第43期 #28

どこへだって飛べるような気がしてる

 都内某所に設けられた6畳のアパートの一室、十数羽のペンギンがひしめきあい、暑さで分泌されたペンギン独特のぬめり成分があやしく光を反射した。向かいのビルからは、この部屋のベランダに向かって次々とペンギンが滑り込んできている。故郷の南極を蝕むこの熱帯東京都に、あえて上京するよ。飛べない鳥類なのに、あえてエレベーターは使わねーよ。このパンクスピリッツである。
ペンギンがこうまで反骨精神をあらわにする意味は、誰にもわからない。意味はないからだ。これは社会への反抗ではない。人類への反抗ではない。「ペンギンはかわいい」って、それはおまえの意見だろの精神なのだ。

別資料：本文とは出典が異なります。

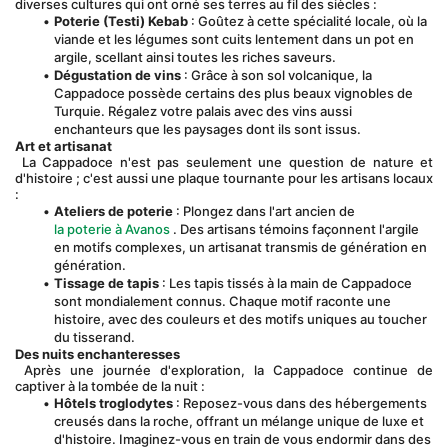
diverses cultures qui ont orné ses terres au fil des siècles :
Poterie (Testi) Kebab
 : Goûtez à cette spécialité locale, où la 
viande et les légumes sont cuits lentement dans un pot en 
argile, scellant ainsi toutes les riches saveurs.
Dégustation de vins
 : Grâce à son sol volcanique, la 
Cappadoce possède certains des plus beaux vignobles de 
Turquie. Régalez votre palais avec des vins aussi 
enchanteurs que les paysages dont ils sont issus.
Art et artisanat
 La Cappadoce n'est pas seulement une question de nature et 
d'histoire ; c'est aussi une plaque tournante pour les artisans locaux 
:
Ateliers de poterie
 : Plongez dans l'art ancien de 
la poterie à Avanos
 . Des artisans témoins façonnent l'argile 
en motifs complexes, un artisanat transmis de génération en 
génération.
Tissage de tapis
 : Les tapis tissés à la main de Cappadoce 
sont mondialement connus. Chaque motif raconte une 
histoire, avec des couleurs et des motifs uniques au toucher 
du tisserand.
Des nuits enchanteresses
 Après une journée d'exploration, la Cappadoce continue de 
captiver à la tombée de la nuit :
Hôtels troglodytes
 : Reposez-vous dans des hébergements 
creusés dans la roche, offrant un mélange unique de luxe et 
d'histoire. Imaginez-vous en train de vous endormir dans des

勢いよく部屋を飛び出し、街を大移動する。もちろん列にはならない。駅徒歩5分のアパートだったので、1羽も事故をおこさずに駅前まで辿り着いた。タクシーを止めると、事前に決められたチームに分かれそれぞれの持ち場へと急ぐ。途中ブックオフには寄らない。反抗とは常に冷静沈着なのだ。新宿で家具を見ていきたかってけど、あえてやめるという徹底振りだ。このときのペンギンたちは、20年生きていないにも関わらずまるで45歳かのような端正な顔つきだった。しかし、卵を温めるポジションの奥底に秘められた、沸き立つような何かへの怒り。これをもしもスピードであらわすとならばカーブを曲がりきれまい。

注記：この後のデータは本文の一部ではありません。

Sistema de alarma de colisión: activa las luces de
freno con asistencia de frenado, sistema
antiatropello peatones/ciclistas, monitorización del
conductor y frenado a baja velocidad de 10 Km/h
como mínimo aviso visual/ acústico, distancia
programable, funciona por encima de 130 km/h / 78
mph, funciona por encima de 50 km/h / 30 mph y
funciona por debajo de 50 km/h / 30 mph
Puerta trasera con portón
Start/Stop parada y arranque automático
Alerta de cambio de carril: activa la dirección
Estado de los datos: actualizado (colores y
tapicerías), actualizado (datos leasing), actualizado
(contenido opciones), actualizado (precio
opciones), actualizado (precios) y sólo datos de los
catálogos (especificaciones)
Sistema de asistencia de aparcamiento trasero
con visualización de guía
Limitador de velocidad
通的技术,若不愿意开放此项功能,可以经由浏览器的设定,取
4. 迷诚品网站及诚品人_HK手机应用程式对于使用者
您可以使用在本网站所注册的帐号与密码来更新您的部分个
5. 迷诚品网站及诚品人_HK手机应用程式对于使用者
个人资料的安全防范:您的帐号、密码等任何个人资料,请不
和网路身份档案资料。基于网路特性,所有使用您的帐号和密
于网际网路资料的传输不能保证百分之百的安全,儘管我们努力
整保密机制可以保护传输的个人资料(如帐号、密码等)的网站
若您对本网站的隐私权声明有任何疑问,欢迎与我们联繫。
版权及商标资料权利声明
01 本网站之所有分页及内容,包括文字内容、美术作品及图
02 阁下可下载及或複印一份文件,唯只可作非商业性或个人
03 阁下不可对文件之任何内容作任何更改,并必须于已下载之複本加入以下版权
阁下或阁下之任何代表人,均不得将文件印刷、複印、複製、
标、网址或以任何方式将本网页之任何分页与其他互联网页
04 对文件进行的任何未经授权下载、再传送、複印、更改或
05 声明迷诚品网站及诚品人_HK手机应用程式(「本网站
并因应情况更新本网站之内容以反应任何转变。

部屋に帰ってきた彼らの表情は、やり遂げた気持ちでいっぱいだったがあえて無表情だった。ペンギンたちは、都内の踏み切りをすべて曲げてはいけない方向に曲げることによって、壊しつくした。今頃都民たちは線路を渡るタイミングがつかめず、山手線の内側に閉じ込められるはずなのだ。
「俺たちペンギンの持つ独特のぬめり成分の前に、人間どもがひれふす日も近い。か」
さもモチベーションが右肩上がりのセリフをしゃべるペンギンたちだったが、本当はもうずいぶん前からわかっていた。山手線の内側に閉じ込めても私鉄に乗れば脱出できるということが。